Cha-Beach recalls of the early test run during the Narrow Sea session: “It had that capturing-lightning-in-a bottle feeling.” When the opportunity to have three days in their friends’ studio, Guilford Sound, came up, the five musicians decamped for Vermont with engineer/co-producer Jonathan Low. “Jon is an amazing editor,” Cha-Beach says, “He is so helpful in thinking about: ‘We have these ideas: how do we shrink those and make them come across on an album?’”
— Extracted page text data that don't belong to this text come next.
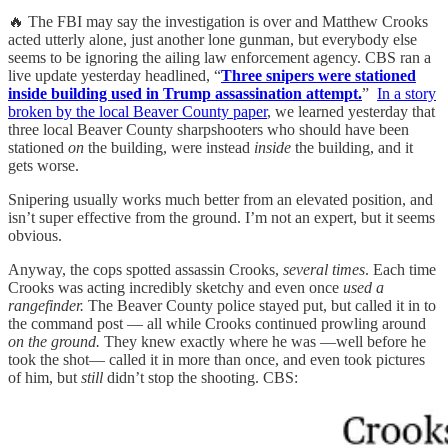
🔥 The FBI may say the investigation is over and Matthew Crooks
acted utterly alone, just another lone gunman, but everybody else
seems to be ignoring the ailing law enforcement agency. CBS ran a
live update yesterday headlined, “
Three snipers were stationed
inside building used in Trump assassination attempt.
”
In a story
broken by the local Beaver County paper
, we learned yesterday that
three local Beaver County sharpshooters who should have been
stationed
on
the building, were instead
inside
the building, and it
gets worse.
Snipering usually works much better from an elevated position, and
isn’t super effective from the ground. I’m not an expert, but it seems
obvious.
Anyway, the cops spotted assassin Crooks,
several times
. Each time
Crooks was acting incredibly sketchy and even once
used a
rangefinder.
The Beaver County police stayed put, but called it in to
the command post — all while Crooks continued prowling around
on the ground.
They knew exactly where he was —well before he
took the shot— called it in more than once, and even took pictures
of him, but
still
didn’t stop the shooting. CBS:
One such idea was for Shaw to do a duet with each member of Sō. She sings with Josh Quillen on steel drums on the title track, which she wrote in under an hour in a “free-writing zone, very inspired by James Joyce, taking on that brain space,” she says. Lyrically, the song is “related to some math bits that I love, but also memory, and love songs of somebody who’s gone or passed away, or that you’re no longer with: what is the sound of that kind of devastation or confusion or love?” They recorded the song only twice, and the first take is on the album. “It’s very spare. The playing is very Josh; it’s so sensitive,” Shaw says.
Adam Sliwinski’s marimba duet with Shaw is an interpretation of the ABBA song “Lay All Your Love on Me.” She explains, “It’s really a Bach chorale. Also, the idea of someone singing ‘Don’t go wasting your emotion / Lay all your love on me / Don’t go sharing your devotion / Lay all your love on me,’ over and over again very slowly, there’s a certain tragedy in it. And then Adam did some absolutely exquisite layering that built this stunning world from the marimba.”
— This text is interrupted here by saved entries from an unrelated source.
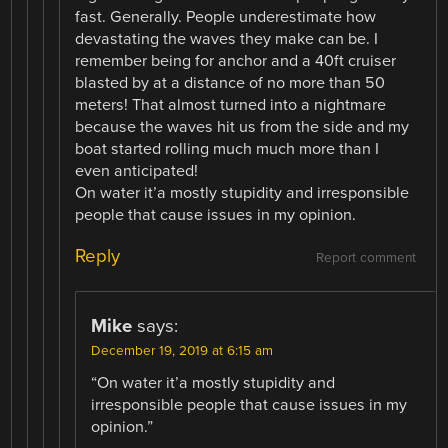
fast. Generally. People underestimate how
devastating the waves they make can be. I
remember being for anchor and a 40ft cruiser
blasted by at a distance of no more than 50
meters! That almost turned into a nightmare
because the waves hit us from the side and my
boat started rolling much much more than I
even anticipated!
On water it’a mostly stupidity and irresponsible
people that cause issues in my opinion.
Reply
Report comment
Mike
says:
December 19, 2019 at 6:15 am
“On water it’a mostly stupidity and
irresponsible people that cause issues in my
opinion.”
Jason Treuting on the drum kit joined Shaw for “Long Ago We Counted.” She suggested, “Why don’t we start with the voice and the kit having a weird conversation, sort of like two babies talking to each other? And then we built this loop, and we go from this place that’s totally uncomfortable and nonsensical to something that’s rich and rolling and satisfying.” For “Some Bright Morning,” the duet with Cha-Beach—who here plays electronics, piano, and Hammond organ—Shaw drew upon a twelfth century liturgical hymn she had sung regularly in church during her college years: “Salve Regina.”
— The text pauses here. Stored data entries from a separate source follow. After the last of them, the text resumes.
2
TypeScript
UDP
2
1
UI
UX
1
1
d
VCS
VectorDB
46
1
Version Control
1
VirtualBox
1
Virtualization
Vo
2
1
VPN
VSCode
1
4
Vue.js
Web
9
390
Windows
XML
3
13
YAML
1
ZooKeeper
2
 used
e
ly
“Some songs on Let the Soil… were very specifically composed by Caroline,” Cha-Beach says. “But others were this assemblage of ideas: finding words, an idea for how a melody could work, a harmony, and then tossing it in a blender and trusting each other.” Shaw adds, “What I love about Sō is the curiosity about how objects make sounds and how they speak to each other. [There was an] underlying thread of thinking about what goes into soil, how we take care of it, how we allow it to be itself, how we contain it, and what can come out of it if you cultivate the right environment, which for me is always this wonderful metaphor for creativity and collaboration: let people be themselves and see what happens,” she concludes.